A morning of valuing artists, museums as co-producers of
‘social justice’ and cultural value as power,
followed with an afternoon workshop about value and impact. The long trip to The University of Warwick
was certainly action packed. A day of
two halves. A room full of interested
and actively probing researchers (and a Director of a National Portfolio
Organisation). The day was all about
policy: cultural value in the morning; humanities research after lunch. So what happened?

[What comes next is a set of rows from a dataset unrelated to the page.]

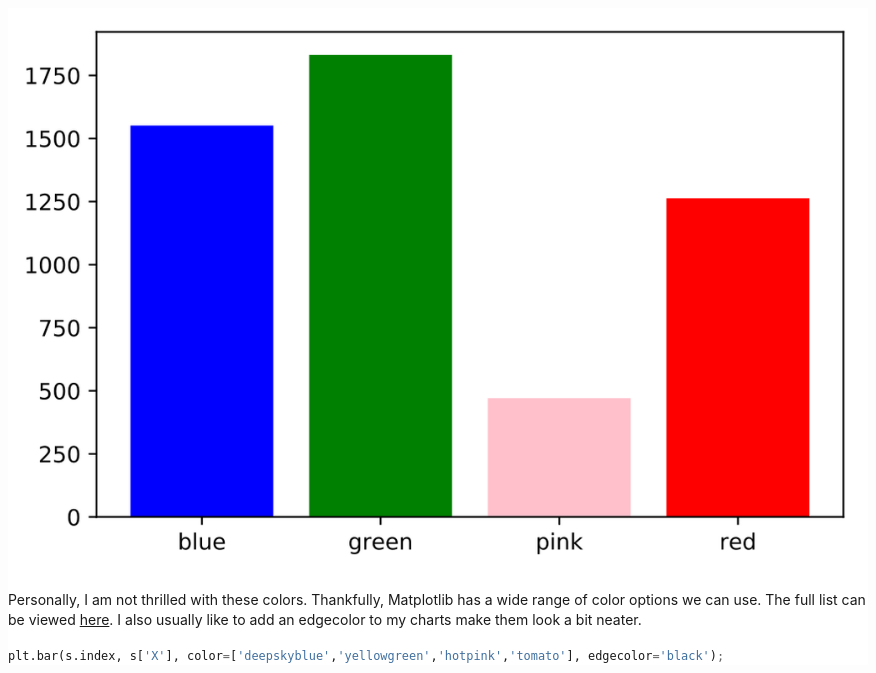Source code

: ![svg](images/Matplotlib_hacks_21_0.svg)


Personally, I am not thrilled with these colors. Thankfully, Matplotlib has a wide range of color options we can use. The full list can be viewed [here](https://matplotlib.org/gallery/color/named_colors.html). I also usually like to add an edgecolor to my charts make them look a bit neater.


```python
plt.bar(s.index, s['X'], color=['deepskyblue','yellowgreen','hotpink','tomato'], edgecolor='black');
```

First up was Susan Jones, Director of a-n The Artists Information Company. Susan was, as usual, forthright and focused,
delivering the hard facts about the #payingartists campaign; about
‘positive’ mission ‘delivery’; campaigning for fair pay for artists. She pointed out that ‘sometimes artists
aren’t even mentioned in cultural policy’ anymore; pay had been reduced
significantly in real terms since 1997; and nowadays ‘exhibition budgets
exclude the notion of paying artists’. Why? Susan was clear to place
responsibility on an increasing ‘shift in focus towards infrastructure’ – in
cultural buildings and top-heavy management and administration teams. All great stuff! I firmly believe in this perspective
too. But Susan’s emphasis was on
exhibitions and galleries ‘because that’s where public funding is going in
visual arts’. a-n’s new #payingartists video
advertisement reinforced what, for me, seemed a rather narrow way of
conceiving artistic practice today. Susan explained, however, that a-n are beginning to ‘look outside
galleries – beyond exhibitions’, so, perhaps, there’s some hope of an expanded
future scope for this undoubtedly ‘must address’ issue. I have a nagging concern about
institutionalising artists’ rights and pay, but that’s for another day…
Director of National
Museums Liverpool, David Fleming was incredibly passionate in advocating a
more radical approach to museum programming than is often, perhaps, the
case. He’s a firm supporter of national
infrastructure buildings, ‘so long as the public get something out of it’. His approach is all about people, emotions, inter-generational
activities, variety, and, ‘fighting for social justice’ – all with an authentic
Liverpool voice (although he was quick to explain he’s from Leeds)! His show reel of ‘social justice’ programming
left virtually no stone unturned: gender reconfiguration; queer; children’s
cancer; dementia; well-being; Hillsborough; gun crime; slavery – all examples
of successful ‘collusion with other bodies’ (NGOs, charities, etc.) because,
apparently, ‘activists like working with the establishment’. David was blunt in his dislike of policy directed
at numbers in the building, citing London museums as a prime example of
government policy and funding decisions based upon ‘how many high spending
tourists you can attract’. Nevertheless,
his advocacy of the Museum Association’s Museums Change Lives agenda and
tick-all-boxes social justice narrative left me feeling a little
unsettled. Was this really radicalism or
soft reinforcing of a form of, undoubtedly left-of-centre, neoliberal state
instrumentalism?
Arts Council England’s
Senior Policy and Research Manager, Andrew Mowlah, always had an unenviable
task. The mood was set. He rehearsed many of the Arts Council’s new
‘tablets of stone’: the need to ‘reflect instrumental and intrinsic values’;
fitting ‘the aesthetic… into cultural policy’; ‘making the best possible case
for investment in arts and culture’; ‘metrics’; the ‘economic benefits of the
UK culture industry’; ‘the wider benefits of the arts’ (beyond economics and tourism,
perhaps?); etc., etc. He was steadfast
in his defence of the need to ‘evidence’ culture to persuade government to
continue to fund arts and culture, concluding that we shouldn’t ‘discount the
value of data and evidence’. Many in the
audience wondered whether anyone in government really valued the evidence
anyway, no matter what its form. For me,
any mention of ‘culture industry’ makes me go all Adorno…
Eleonora Belfiore was last in the morning session. Critical antithesis of Arts Council England’s
cultural policy, she breezed through a cutting overview of current cultural
value policy. Her assertion that the
many who see cultural value as a way of determining ‘real value’ are being
‘over simplistic’ was an antidote to the positivist reductionism abounding in
much of social sciences and cultural policy right now. Cultural
value, like all things, is socially constructed, political, transient, and never neutral – power is always
orchestrating. Ele’s example of Big Fat Gypsy Wedding… clearly demonstrated how
economics and ‘fun’ programming has very dark undertones: it humiliates an
already oppressed ethnic group, redoubling stereotypes whilst making a great
deal of money for the media. It is, as
Ele explained, the role of academia and research (and, perhaps, the arts and
others) to ‘probe the underbelly of cultural value policy’.
I’m over my word count already, so let’s just summarise an
excellent afternoon’s research workshop as follows: ‘Impact is not evil’ but
‘how do you engage someone like James Dyson?’ Solid ‘REF Gold’!